*Given instruction*: Copy the text lines of every item below word for word, leaving the pictures out of your answer.

*Task material*:
◆ ◆ ◆

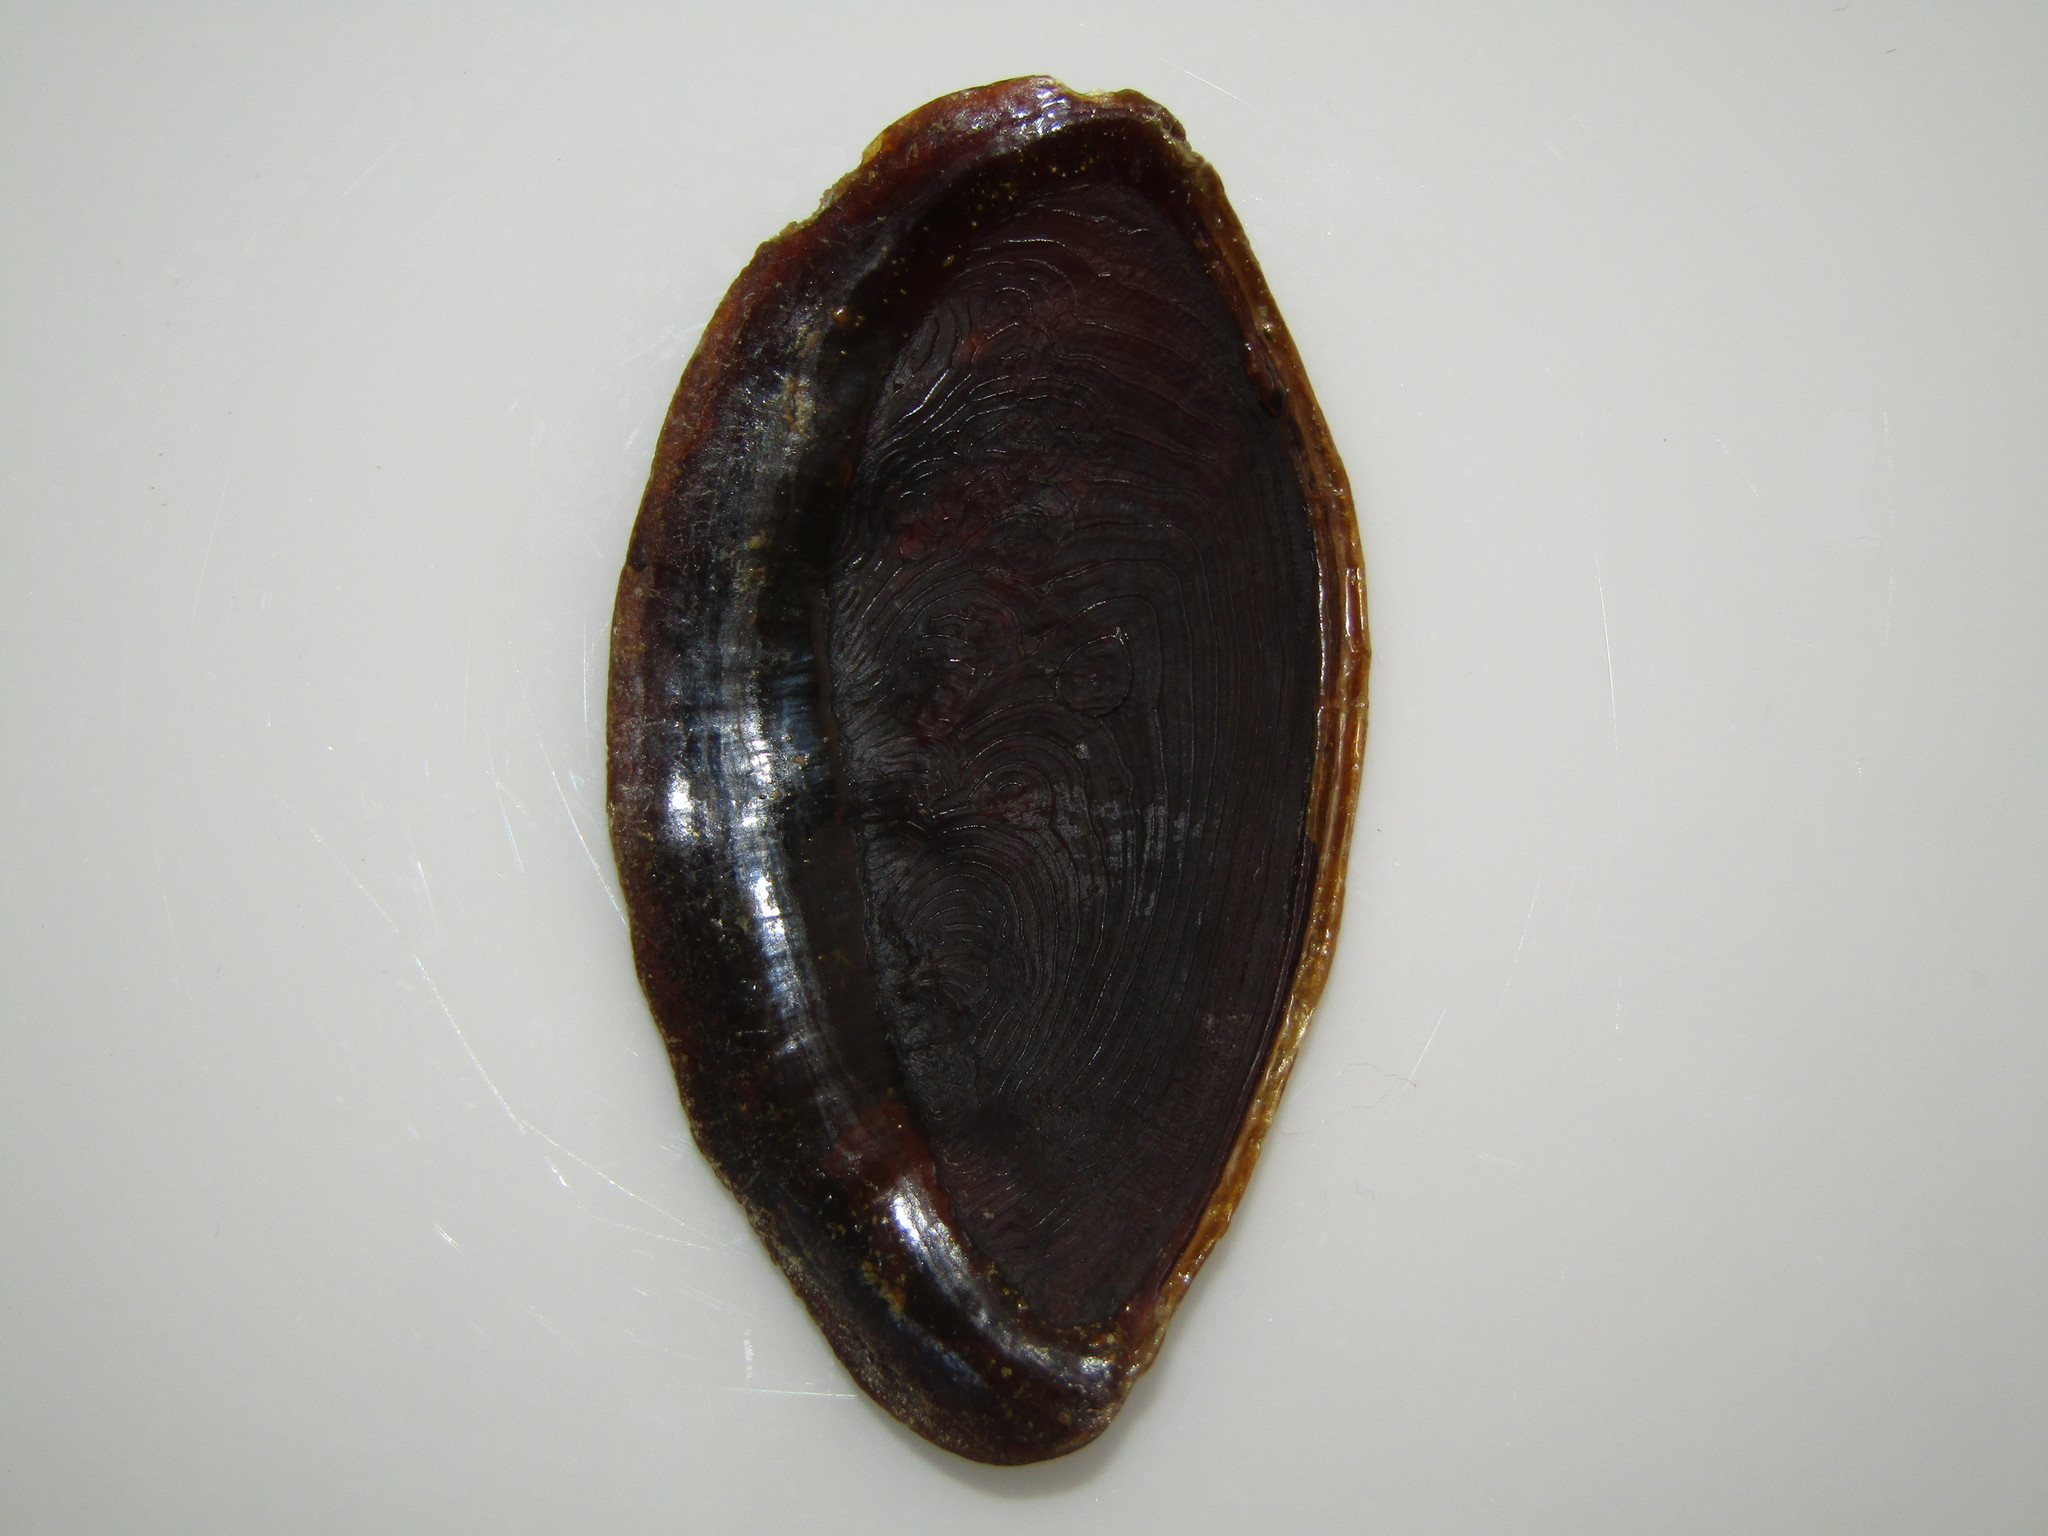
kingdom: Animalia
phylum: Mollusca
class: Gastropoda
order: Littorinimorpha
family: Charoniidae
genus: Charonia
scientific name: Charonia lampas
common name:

◆ ◆ ◆

*Task response*:
kingdom: Animalia
phylum: Mollusca
class: Gastropoda
order: Littorinimorpha
family: Charoniidae
genus: Charonia
scientific name: Charonia lampas
common name:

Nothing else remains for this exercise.